**Brief**
Copy the passage of the Valleywag post below from "Valleywag Wags About, Well, Valleywag" to "Business 2.0 magazine.", word for word.

::: Excerpt provided :::

Recent Posts by Kara Swisher

Valleywag Wags About, Well, Valleywag

I had an entertaining lunch with Owen Thomas and Megan McCarthy, both of Valleywag, the Silicon Valley online gossip rag that is part of the Gawker Media blogging empire.

(Megan had asked for some advice about the fine art of covering parties–that is, making an interesting story where there is not one–since I started my career covering parties for the Washington Post.)

Thomas, whom I have know for many years, is the new managing editor of Valleywag, a gig he got in July after many years as an editor and writer at Business 2.0 magazine.

Here is a talk with him about the state of the blog and Valleywag’s focus under him, as well as an appearance by McCarthy, and more info after the jump:

Thomas has a lot of digital experience, too, as a contributor to the legendarily snarky Suck site, and he was an early convert in the mainstream media to the inevitability of the digital space. His last job at Business 2.0 was as online editor for the Time Inc. title.

::: Extracted information :::

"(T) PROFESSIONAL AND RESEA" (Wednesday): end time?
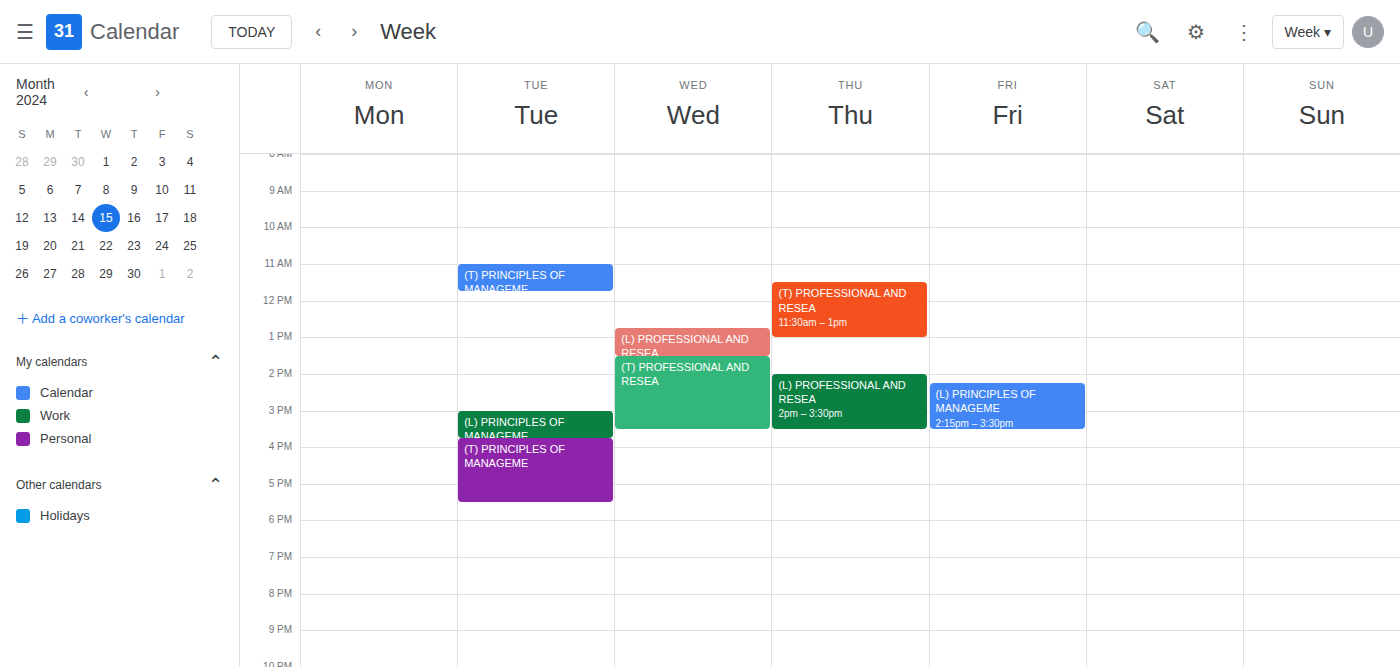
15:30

:::
::: Extracted information :::

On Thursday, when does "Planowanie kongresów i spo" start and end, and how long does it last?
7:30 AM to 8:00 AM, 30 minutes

:::

**Exercise answer**
Valleywag Wags About, Well, Valleywag

I had an entertaining lunch with Owen Thomas and Megan McCarthy, both of Valleywag, the Silicon Valley online gossip rag that is part of the Gawker Media blogging empire.

(Megan had asked for some advice about the fine art of covering parties–that is, making an interesting story where there is not one–since I started my career covering parties for the Washington Post.)

Thomas, whom I have know for many years, is the new managing editor of Valleywag, a gig he got in July after many years as an editor and writer at Business 2.0 magazine.